The foregoing provisions of our Articles and Bylaws are intended to prevent inequitable shareholder treatment in a two-tier takeover. These provisions are also intended to reduce the possibility that a third party could effect a sudden or surprise change in majority control of the board of directors without the support of the incumbent board of directors, even if such a change were desired by or would be beneficial to a majority of our shareholders. As a result, such provisions may have the effect of discouraging certain unsolicited offers for our capital stock.
Limitations of Liability and Indemnification Matters
Article 10 of the Virginia Stock Corporation Act allows, in general, for indemnification, in certain circumstances, by a corporation of any person threatened with or made a defendant or respondent in any action, suit, or proceeding by reason of the fact that he or she is, or was, a director or officer of such corporation if the director or officer meets certain conditions of conduct. Indemnification is also authorized with respect to a criminal action or proceeding where the person had no reasonable cause to believe that his conduct was unlawful. Article 9 of the Virginia Stock Corporation Act provides limitations on damages payable by officers and directors, except in cases of willful misconduct or knowing violation of criminal law or any federal or state securities law, including insider trading or market manipulation.

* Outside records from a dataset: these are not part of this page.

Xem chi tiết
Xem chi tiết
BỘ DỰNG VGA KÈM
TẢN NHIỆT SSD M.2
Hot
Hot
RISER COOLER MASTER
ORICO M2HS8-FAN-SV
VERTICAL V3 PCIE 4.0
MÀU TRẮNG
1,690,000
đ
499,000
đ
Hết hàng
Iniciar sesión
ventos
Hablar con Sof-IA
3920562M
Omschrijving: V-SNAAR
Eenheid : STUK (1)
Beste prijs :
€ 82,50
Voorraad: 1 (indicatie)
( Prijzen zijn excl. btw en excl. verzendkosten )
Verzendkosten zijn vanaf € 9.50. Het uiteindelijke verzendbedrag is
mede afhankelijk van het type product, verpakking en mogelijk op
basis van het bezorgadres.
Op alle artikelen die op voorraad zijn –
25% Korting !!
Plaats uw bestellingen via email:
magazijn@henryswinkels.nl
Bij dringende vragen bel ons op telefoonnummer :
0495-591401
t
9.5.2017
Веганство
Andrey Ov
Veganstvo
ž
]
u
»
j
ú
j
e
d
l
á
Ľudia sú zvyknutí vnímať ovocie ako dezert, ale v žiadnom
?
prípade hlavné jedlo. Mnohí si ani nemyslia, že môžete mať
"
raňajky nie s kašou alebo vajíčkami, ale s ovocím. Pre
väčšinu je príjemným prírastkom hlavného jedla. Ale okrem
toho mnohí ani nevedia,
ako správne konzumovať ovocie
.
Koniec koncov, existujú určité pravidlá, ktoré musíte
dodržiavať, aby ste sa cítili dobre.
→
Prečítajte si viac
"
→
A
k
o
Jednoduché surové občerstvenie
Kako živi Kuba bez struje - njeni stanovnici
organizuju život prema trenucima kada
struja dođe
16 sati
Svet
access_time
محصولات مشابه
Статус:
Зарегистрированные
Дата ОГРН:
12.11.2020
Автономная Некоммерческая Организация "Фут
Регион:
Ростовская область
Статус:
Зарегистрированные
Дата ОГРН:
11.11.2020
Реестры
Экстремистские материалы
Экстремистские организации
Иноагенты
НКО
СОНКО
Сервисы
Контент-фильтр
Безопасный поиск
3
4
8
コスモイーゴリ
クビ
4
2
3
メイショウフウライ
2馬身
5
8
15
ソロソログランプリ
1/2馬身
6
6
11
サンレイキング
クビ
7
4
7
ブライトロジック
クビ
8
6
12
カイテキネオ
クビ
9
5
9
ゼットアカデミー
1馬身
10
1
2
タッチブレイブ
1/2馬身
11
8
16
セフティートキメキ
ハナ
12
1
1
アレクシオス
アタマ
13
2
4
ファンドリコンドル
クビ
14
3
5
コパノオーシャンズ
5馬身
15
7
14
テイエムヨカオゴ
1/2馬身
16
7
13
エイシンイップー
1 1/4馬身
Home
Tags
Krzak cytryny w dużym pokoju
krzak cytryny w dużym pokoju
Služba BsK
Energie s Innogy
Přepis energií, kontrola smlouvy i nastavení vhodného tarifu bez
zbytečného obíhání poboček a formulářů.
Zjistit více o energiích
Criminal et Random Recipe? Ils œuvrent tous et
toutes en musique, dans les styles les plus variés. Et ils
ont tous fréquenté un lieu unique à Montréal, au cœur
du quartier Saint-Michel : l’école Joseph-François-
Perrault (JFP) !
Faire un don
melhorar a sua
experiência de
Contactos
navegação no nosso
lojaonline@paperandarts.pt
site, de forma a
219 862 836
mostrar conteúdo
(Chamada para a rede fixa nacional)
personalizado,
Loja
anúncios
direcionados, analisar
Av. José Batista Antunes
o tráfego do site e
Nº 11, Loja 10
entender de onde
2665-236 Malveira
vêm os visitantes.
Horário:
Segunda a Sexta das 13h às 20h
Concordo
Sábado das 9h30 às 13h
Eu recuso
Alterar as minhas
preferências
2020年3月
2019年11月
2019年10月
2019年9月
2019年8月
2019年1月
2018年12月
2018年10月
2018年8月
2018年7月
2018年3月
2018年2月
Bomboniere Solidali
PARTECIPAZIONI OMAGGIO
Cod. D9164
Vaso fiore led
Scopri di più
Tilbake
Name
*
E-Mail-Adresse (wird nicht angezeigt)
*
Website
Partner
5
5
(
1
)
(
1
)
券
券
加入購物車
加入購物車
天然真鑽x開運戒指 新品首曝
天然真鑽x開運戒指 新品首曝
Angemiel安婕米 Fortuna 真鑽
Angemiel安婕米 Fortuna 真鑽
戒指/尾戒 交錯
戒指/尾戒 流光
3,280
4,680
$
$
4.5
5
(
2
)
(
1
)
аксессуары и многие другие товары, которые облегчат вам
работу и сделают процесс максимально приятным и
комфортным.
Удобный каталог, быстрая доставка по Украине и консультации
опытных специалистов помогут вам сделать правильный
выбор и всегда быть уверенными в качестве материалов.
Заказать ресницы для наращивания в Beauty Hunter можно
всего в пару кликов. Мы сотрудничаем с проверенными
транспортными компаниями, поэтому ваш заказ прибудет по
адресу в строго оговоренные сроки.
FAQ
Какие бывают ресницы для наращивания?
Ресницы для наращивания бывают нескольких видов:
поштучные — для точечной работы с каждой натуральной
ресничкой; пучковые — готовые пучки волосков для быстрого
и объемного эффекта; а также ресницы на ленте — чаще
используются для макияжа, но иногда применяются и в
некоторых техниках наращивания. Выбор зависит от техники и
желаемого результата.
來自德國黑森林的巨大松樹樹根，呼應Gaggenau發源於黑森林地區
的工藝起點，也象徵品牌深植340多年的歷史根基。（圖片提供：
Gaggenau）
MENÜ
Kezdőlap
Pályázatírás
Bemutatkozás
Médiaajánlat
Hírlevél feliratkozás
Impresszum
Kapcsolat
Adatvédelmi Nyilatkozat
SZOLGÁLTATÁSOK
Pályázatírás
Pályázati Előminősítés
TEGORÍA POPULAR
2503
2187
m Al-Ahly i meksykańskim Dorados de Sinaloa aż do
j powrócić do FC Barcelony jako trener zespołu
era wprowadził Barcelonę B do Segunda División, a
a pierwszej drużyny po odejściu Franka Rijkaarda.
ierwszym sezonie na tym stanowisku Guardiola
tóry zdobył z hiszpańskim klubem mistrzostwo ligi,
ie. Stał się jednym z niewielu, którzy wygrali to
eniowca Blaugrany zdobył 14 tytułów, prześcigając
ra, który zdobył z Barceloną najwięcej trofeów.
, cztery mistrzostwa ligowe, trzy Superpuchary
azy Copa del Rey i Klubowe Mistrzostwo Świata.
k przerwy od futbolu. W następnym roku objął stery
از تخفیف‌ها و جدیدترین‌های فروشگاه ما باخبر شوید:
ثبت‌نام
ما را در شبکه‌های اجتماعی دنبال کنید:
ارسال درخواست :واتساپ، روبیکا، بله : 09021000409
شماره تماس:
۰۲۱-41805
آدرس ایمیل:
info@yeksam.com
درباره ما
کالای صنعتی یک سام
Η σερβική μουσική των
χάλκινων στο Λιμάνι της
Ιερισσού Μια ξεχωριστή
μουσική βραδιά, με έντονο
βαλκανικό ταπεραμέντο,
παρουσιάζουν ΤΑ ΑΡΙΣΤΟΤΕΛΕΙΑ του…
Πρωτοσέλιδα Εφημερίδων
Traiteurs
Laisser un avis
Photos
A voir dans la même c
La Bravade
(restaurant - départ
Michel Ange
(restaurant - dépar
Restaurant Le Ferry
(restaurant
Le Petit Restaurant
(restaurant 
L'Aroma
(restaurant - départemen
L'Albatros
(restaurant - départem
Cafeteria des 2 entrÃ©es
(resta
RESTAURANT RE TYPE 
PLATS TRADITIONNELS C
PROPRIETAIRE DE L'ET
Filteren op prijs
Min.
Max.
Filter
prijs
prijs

Article VIII of the Articles provides for mandatory indemnification of any director or officer of the Company who is, was or is threatened to be made a party to any proceeding by reason of the fact that such person is or was a director or officer of the Company against all liabilities and expenses incurred in the proceeding. However, the director or officer will not be indemnified for such liabilities and expenses as are incurred because of such director’s or officer’s willful misconduct or knowing violation of the criminal law.
Article IX of the Articles provide that in every instance permitted under the Virginia Stock Corporation Act in effect from time to time, a director or officer will be protected from liability to the Company or its shareholders for any monetary damages.
We maintain a standard policy of officers’ and directors’ liability insurance.
Insofar as indemnification for liabilities arising under the Securities Act of 1933, as amended (the “Securities Act”) may be permitted to directors, officers or persons controlling Universal pursuant to the foregoing provisions, Universal has been advised that in the opinion of the Securities and Exchange Commission such indemnification is against public policy as expressed in the Securities Act and is, therefore, unenforceable.